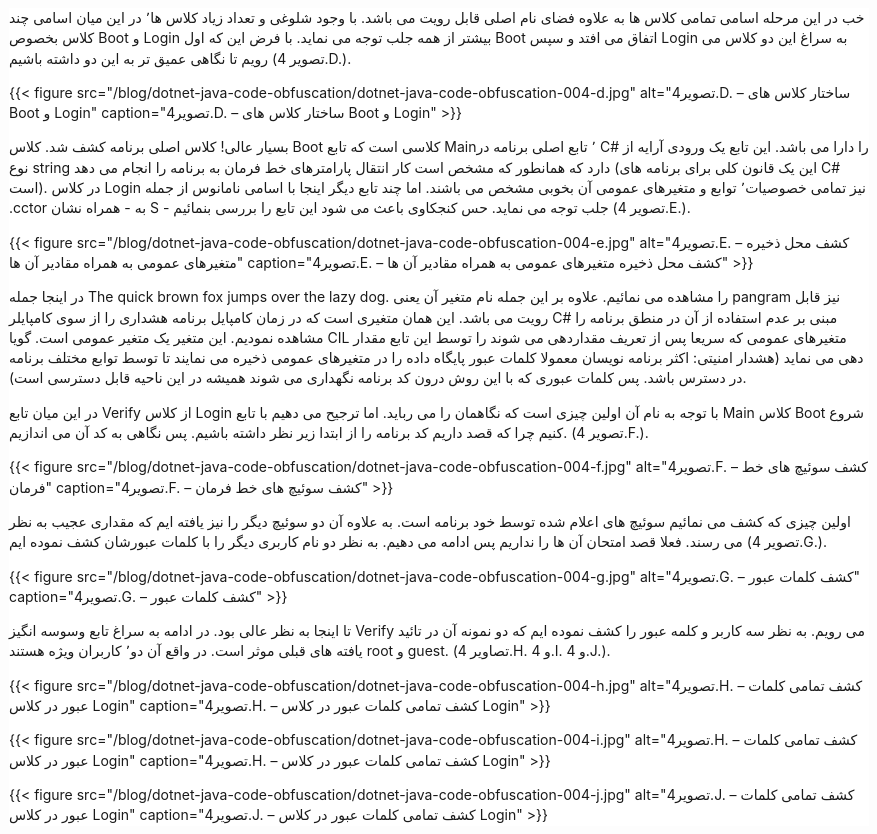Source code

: خب در این مرحله اسامی تمامی کلاس ها به علاوه فضای نام اصلی قابل رویت می باشد. با وجود شلوغی و تعداد زیاد کلاس ها٬ در این میان اسامی چند کلاس بخصوص Boot و Login بیشتر از همه جلب توجه می نماید. با فرض این که اول Boot اتفاق می افتد و سپس Login به سراغ این دو کلاس می رویم تا نگاهی عمیق تر به این دو داشته باشیم (تصویر 4.D.).  

{{< figure src="/blog/dotnet-java-code-obfuscation/dotnet-java-code-obfuscation-004-d.jpg" alt="تصویر4.D. – ساختار کلاس های Boot و Login" caption="تصویر4.D. – ساختار کلاس های Boot و Login" >}}

بسیار عالی! کلاس اصلی برنامه کشف شد. کلاس Boot کلاسی است که تابع Main٬ تابع اصلی برنامه در C# را دارا می باشد. این تابع یک ورودی آرایه از نوع string دارد که همانطور که مشخص است کار انتقال پارامترهای خط فرمان به برنامه را انجام می دهد (این یک قانون کلی برای برنامه های C# است). در کلاس Login نیز تمامی خصوصیات٬ توابع و متغیرهای عمومی آن بخوبی مشخص می باشند. اما چند تابع دیگر اینجا با اسامی نامانوس از جمله .cctor به - همراه نشان S - جلب توجه می نماید. حس کنجکاوی باعث می شود این تابع را بررسی بنمائیم (تصویر 4.E.).

{{< figure src="/blog/dotnet-java-code-obfuscation/dotnet-java-code-obfuscation-004-e.jpg" alt="تصویر4.E. – کشف محل ذخیره متغیرهای عمومی به همراه مقادیر آن ها" caption="تصویر4.E. – کشف محل ذخیره متغیرهای عمومی به همراه مقادیر آن ها" >}}

در اینجا جمله The quick brown fox jumps over the lazy dog. را مشاهده می نمائیم. علاوه بر این جمله نام متغیر آن یعنی pangram نیز قابل رويت می باشد. این همان متغیری است که در زمان کامپایل برنامه هشداری را از سوی کامپایلر C# مبنی بر عدم استفاده از آن در منطق برنامه را مشاهده نمودیم. این متغیر یک متغیر عمومی است. گویا CIL متغیرهای عمومی که سریعا پس از تعریف مقداردهی می شوند را توسط این تابع مقدار دهی می نماید (هشدار امنیتی: اکثر برنامه نویسان معمولا کلمات عبور پایگاه داده را در متغیرهای عمومی ذخیره می نمایند تا توسط توابع مختلف برنامه در دسترس باشد. پس کلمات عبوری که با این روش درون کد برنامه نگهداری می شوند همیشه در این ناحیه قابل دسترسی است).

در این میان تابع Verify از کلاس Login با توجه به نام آن اولین چیزی است که نگاهمان را می رباید. اما ترجیح می دهیم با تابع Main کلاس Boot شروع کنیم چرا که قصد داریم کد برنامه را از ابتدا زیر نظر داشته باشیم. پس نگاهی به کد آن می اندازیم. (تصویر 4.F.).

{{< figure src="/blog/dotnet-java-code-obfuscation/dotnet-java-code-obfuscation-004-f.jpg" alt="تصویر4.F. – کشف سوئیچ های خط فرمان" caption="تصویر4.F. – کشف سوئیچ های خط فرمان" >}}

اولین چیزی که کشف می نمائیم سوئیچ های اعلام شده توسط خود برنامه است. به علاوه آن دو سوئیچ دیگر را نیز یافته ایم که مقداری عجیب به نظر می رسند. فعلا قصد امتحان آن ها را نداریم پس ادامه می دهیم. به نظر دو نام کاربری دیگر را با کلمات عبورشان کشف نموده ایم (تصویر 4.G.).

{{< figure src="/blog/dotnet-java-code-obfuscation/dotnet-java-code-obfuscation-004-g.jpg" alt="تصویر4.G. – کشف کلمات عبور" caption="تصویر4.G. – کشف کلمات عبور" >}}

تا اینجا به نظر عالی بود. در ادامه به سراغ تابع وسوسه انگیز Verify می رویم. به نظر سه کاربر و کلمه عبور را کشف نموده ایم که دو نمونه آن در تائید یافته های قبلی موثر است. در واقع آن دو٬ کاربران ویژه هستند root و guest. (تصاویر 4.H. و 4.I. و 4.J.).

{{< figure src="/blog/dotnet-java-code-obfuscation/dotnet-java-code-obfuscation-004-h.jpg" alt="تصویر4.H. – کشف تمامی کلمات عبور در کلاس Login" caption="تصویر4.H. – کشف تمامی کلمات عبور در کلاس Login" >}}

{{< figure src="/blog/dotnet-java-code-obfuscation/dotnet-java-code-obfuscation-004-i.jpg" alt="تصویر4.H. – کشف تمامی کلمات عبور در کلاس Login" caption="تصویر4.H. – کشف تمامی کلمات عبور در کلاس Login" >}}

{{< figure src="/blog/dotnet-java-code-obfuscation/dotnet-java-code-obfuscation-004-j.jpg" alt="تصویر4.J. – کشف تمامی کلمات عبور در کلاس Login" caption="تصویر4.J. – کشف تمامی کلمات عبور در کلاس Login" >}}
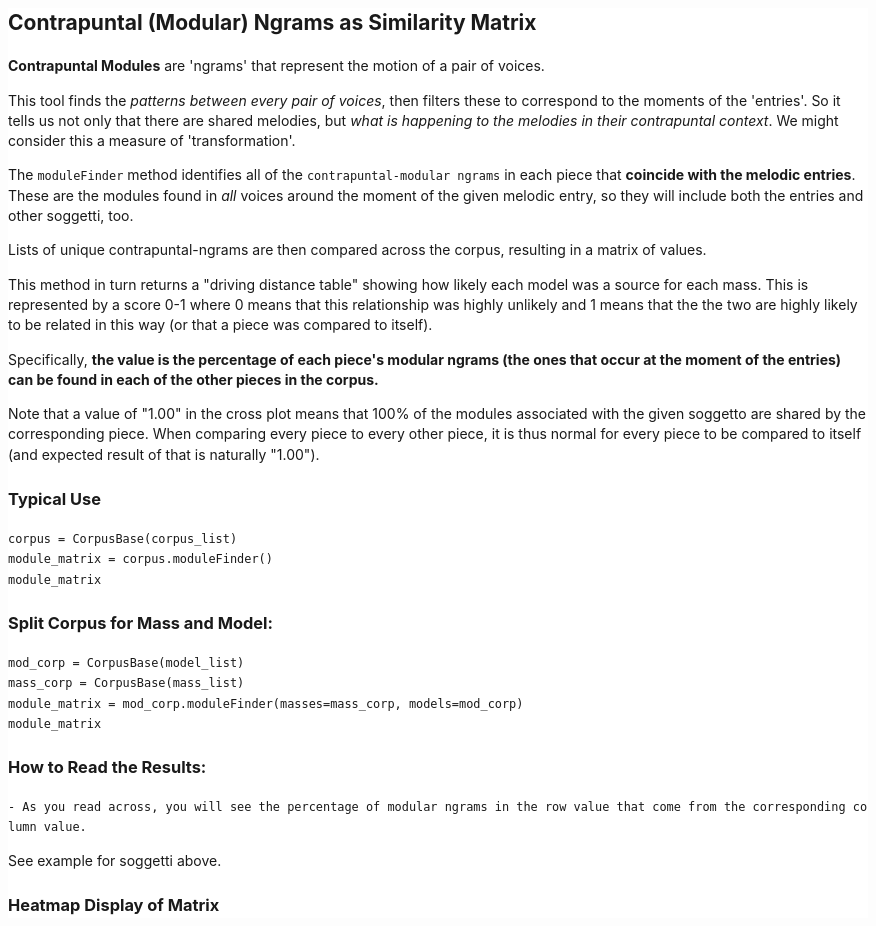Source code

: ## Contrapuntal (Modular) Ngrams as Similarity Matrix

**Contrapuntal Modules** are 'ngrams' that represent the motion of a pair of voices.  

This tool finds the *patterns between every pair of voices*, then filters these to correspond to the moments of the 'entries'.  So it tells us not only that there are shared melodies, but *what is happening to the melodies in their contrapuntal context*.  We might consider this a measure of 'transformation'.

The `moduleFinder`  method identifies all of the `contrapuntal-modular ngrams` in each piece that **coincide with the melodic entries**.  These are the modules found in _all_ voices around the moment of the given melodic entry, so they will
include both the entries and other soggetti, too.

Lists of unique contrapuntal-ngrams are then compared across the corpus, resulting in a matrix of values.

This method in turn returns a "driving distance table" showing how likely each model was a source for each mass. This
is represented by a score 0-1 where 0 means that this relationship was highly unlikely
and 1 means that the the two are highly likely to be related in this way (or that a
piece was compared to itself). 

Specifically, **the value is the percentage of each piece's
modular ngrams (the ones that occur at the moment of the entries) can be found in each of the other pieces in the corpus.**

Note that a value of "1.00" in the cross plot means that 100% of the modules associated with the given soggetto are shared by the corresponding piece.  When comparing every piece to every other piece, it is thus normal for every piece to be compared to itself (and expected result of that is naturally "1.00").

### Typical Use


    corpus = CorpusBase(corpus_list)
    module_matrix = corpus.moduleFinder()
    module_matrix


### Split Corpus for Mass and Model:


    mod_corp = CorpusBase(model_list)
    mass_corp = CorpusBase(mass_list)
    module_matrix = mod_corp.moduleFinder(masses=mass_corp, models=mod_corp)
    module_matrix


###  How to Read the Results:
    - As you read across, you will see the percentage of modular ngrams in the row value that come from the corresponding column value.  

See example for soggetti above.
   
### Heatmap Display of Matrix
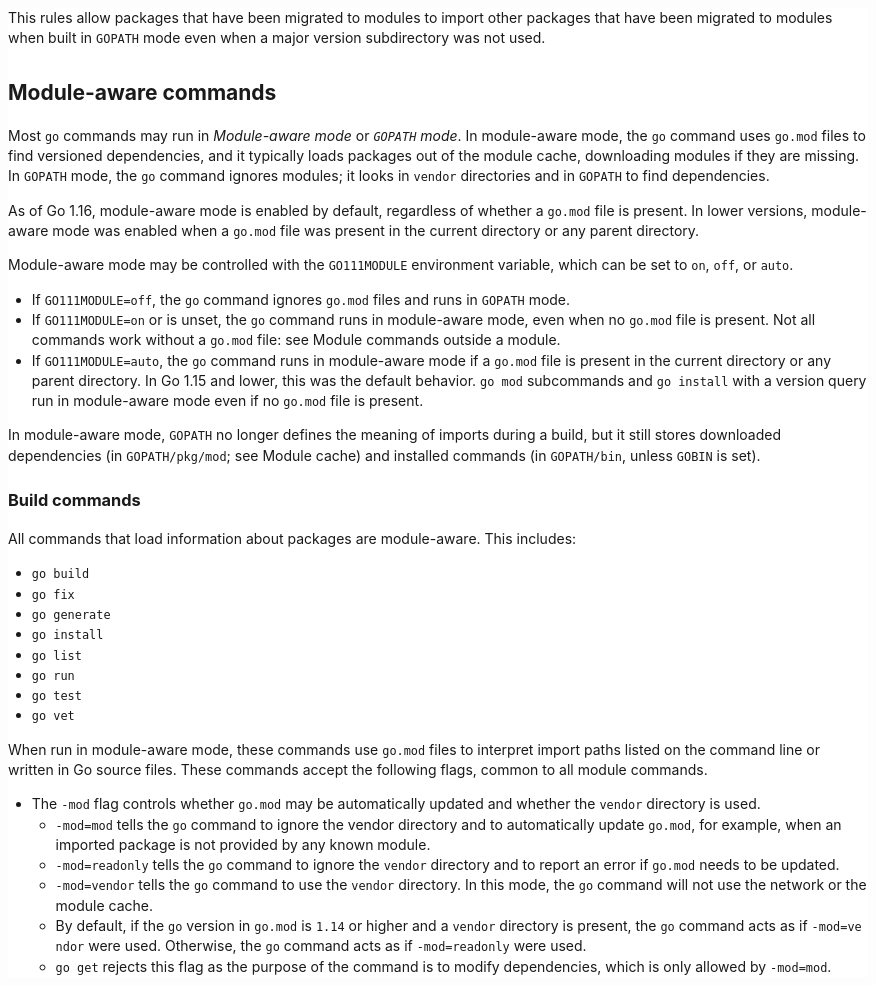 

This rules allow packages that have been migrated to modules to import other packages that have been migrated to modules when built in `GOPATH` mode even when a major version subdirectory was not used.

## Module-aware commands

Most `go` commands may run in _Module-aware mode_ or _`GOPATH` mode_. In module-aware mode, the `go` command uses `go.mod` files to find versioned dependencies, and it typically loads packages out of the module cache, downloading modules if they are missing. In `GOPATH` mode, the `go` command ignores modules; it looks in `vendor` directories and in `GOPATH` to find dependencies.

As of Go 1.16, module-aware mode is enabled by default, regardless of whether a `go.mod` file is present. In lower versions, module-aware mode was enabled when a `go.mod` file was present in the current directory or any parent directory.

Module-aware mode may be controlled with the `GO111MODULE` environment variable, which can be set to `on`, `off`, or `auto`.

  * If `GO111MODULE=off`, the `go` command ignores `go.mod` files and runs in `GOPATH` mode.
  * If `GO111MODULE=on` or is unset, the `go` command runs in module-aware mode, even when no `go.mod` file is present. Not all commands work without a `go.mod` file: see Module commands outside a module.
  * If `GO111MODULE=auto`, the `go` command runs in module-aware mode if a `go.mod` file is present in the current directory or any parent directory. In Go 1.15 and lower, this was the default behavior. `go mod` subcommands and `go install` with a version query run in module-aware mode even if no `go.mod` file is present.



In module-aware mode, `GOPATH` no longer defines the meaning of imports during a build, but it still stores downloaded dependencies (in `GOPATH/pkg/mod`; see Module cache) and installed commands (in `GOPATH/bin`, unless `GOBIN` is set).

### Build commands

All commands that load information about packages are module-aware. This includes:

  * `go build`
  * `go fix`
  * `go generate`
  * `go install`
  * `go list`
  * `go run`
  * `go test`
  * `go vet`



When run in module-aware mode, these commands use `go.mod` files to interpret import paths listed on the command line or written in Go source files. These commands accept the following flags, common to all module commands.

  * The `-mod` flag controls whether `go.mod` may be automatically updated and whether the `vendor` directory is used. 
    * `-mod=mod` tells the `go` command to ignore the vendor directory and to automatically update `go.mod`, for example, when an imported package is not provided by any known module.
    * `-mod=readonly` tells the `go` command to ignore the `vendor` directory and to report an error if `go.mod` needs to be updated.
    * `-mod=vendor` tells the `go` command to use the `vendor` directory. In this mode, the `go` command will not use the network or the module cache.
    * By default, if the `go` version in `go.mod` is `1.14` or higher and a `vendor` directory is present, the `go` command acts as if `-mod=vendor` were used. Otherwise, the `go` command acts as if `-mod=readonly` were used.
    * `go get` rejects this flag as the purpose of the command is to modify dependencies, which is only allowed by `-mod=mod`.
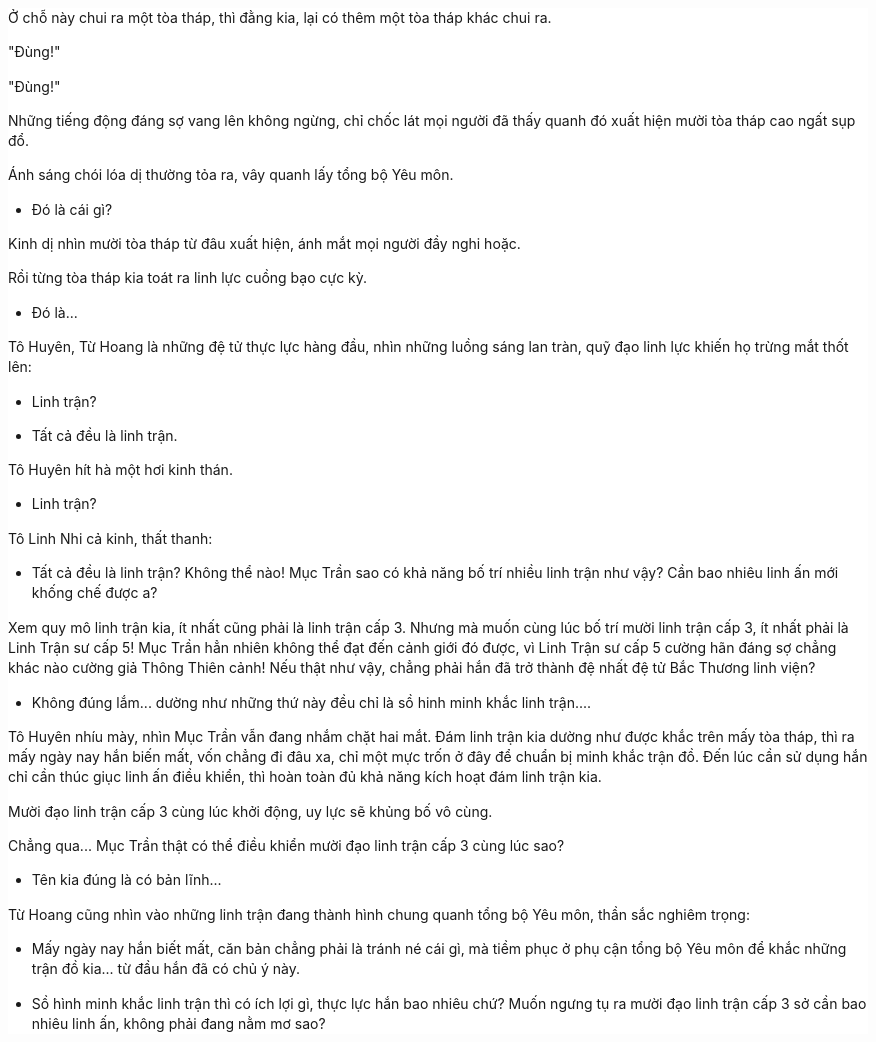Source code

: Ở chỗ này chui ra một tòa tháp, thì đằng kia, lại có thêm một tòa tháp khác chui ra.

"Đùng!"

"Đùng!"

Những tiếng động đáng sợ vang lên không ngừng, chỉ chốc lát mọi người đã thấy quanh đó xuất hiện mười tòa tháp cao ngất sụp đổ.

Ánh sáng chói lóa dị thường tỏa ra, vây quanh lấy tổng bộ Yêu môn.

- Đó là cái gì?

Kinh dị nhìn mười tòa tháp từ đâu xuất hiện, ánh mắt mọi người đầy nghi hoặc.

Rồi từng tòa tháp kia toát ra linh lực cuồng bạo cực kỳ.

- Đó là...

Tô Huyên, Từ Hoang là những đệ tử thực lực hàng đầu, nhìn những luồng sáng lan tràn, quỹ đạo linh lực khiến họ trừng mắt thốt lên:

- Linh trận?

- Tất cả đều là linh trận.

Tô Huyên hít hà một hơi kinh thán.

- Linh trận?

Tô Linh Nhi cả kinh, thất thanh:

- Tất cả đều là linh trận? Không thể nào! Mục Trần sao có khả năng bố trí nhiều linh trận như vậy? Cần bao nhiêu linh ấn mới khống chế được a?

Xem quy mô linh trận kia, ít nhất cũng phải là linh trận cấp 3. Nhưng mà muốn cùng lúc bố trí mười linh trận cấp 3, ít nhất phải là Linh Trận sư cấp 5! Mục Trần hẳn nhiên không thể đạt đến cảnh giới đó được, vì Linh Trận sư cấp 5 cường hãn đáng sợ chẳng khác nào cường giả Thông Thiên cảnh! Nếu thật như vậy, chẳng phải hắn đã trở thành đệ nhất đệ tử Bắc Thương linh viện?

- Không đúng lắm... dường như những thứ này đều chỉ là sồ hinh minh khắc linh trận....

Tô Huyên nhíu mày, nhìn Mục Trần vẫn đang nhắm chặt hai mắt. Đám linh trận kia dường như được khắc trên mấy tòa tháp, thì ra mấy ngày nay hắn biến mất, vốn chẳng đi đâu xa, chỉ một mực trốn ở đây để chuẩn bị minh khắc trận đồ. Đến lúc cần sử dụng hắn chỉ cần thúc giục linh ấn điều khiển, thì hoàn toàn đủ khả năng kích hoạt đám linh trận kia.

Mười đạo linh trận cấp 3 cùng lúc khởi động, uy lực sẽ khủng bố vô cùng.

Chẳng qua... Mục Trần thật có thể điều khiển mười đạo linh trận cấp 3 cùng lúc sao?

- Tên kia đúng là có bản lĩnh...

Từ Hoang cũng nhìn vào những linh trận đang thành hình chung quanh tổng bộ Yêu môn, thần sắc nghiêm trọng:

- Mấy ngày nay hắn biết mất, căn bản chẳng phải là tránh né cái gì, mà tiềm phục ở phụ cận tổng bộ Yêu môn để khắc những trận đồ kia... từ đầu hắn đã có chủ ý này.

- Sồ hình minh khắc linh trận thì có ích lợi gì, thực lực hắn bao nhiêu chứ? Muốn ngưng tụ ra mười đạo linh trận cấp 3 sở cần bao nhiêu linh ấn, không phải đang nằm mơ sao?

Exercise description => Reproduce verbatim the data from the line containing "## Module-aware commands" through the line containing "As of Go 1.16, module-aware".

Written response =>
## Module-aware commands

Most `go` commands may run in _Module-aware mode_ or _`GOPATH` mode_. In module-aware mode, the `go` command uses `go.mod` files to find versioned dependencies, and it typically loads packages out of the module cache, downloading modules if they are missing. In `GOPATH` mode, the `go` command ignores modules; it looks in `vendor` directories and in `GOPATH` to find dependencies.

As of Go 1.16, module-aware mode is enabled by default, regardless of whether a `go.mod` file is present. In lower versions, module-aware mode was enabled when a `go.mod` file was present in the current directory or any parent directory.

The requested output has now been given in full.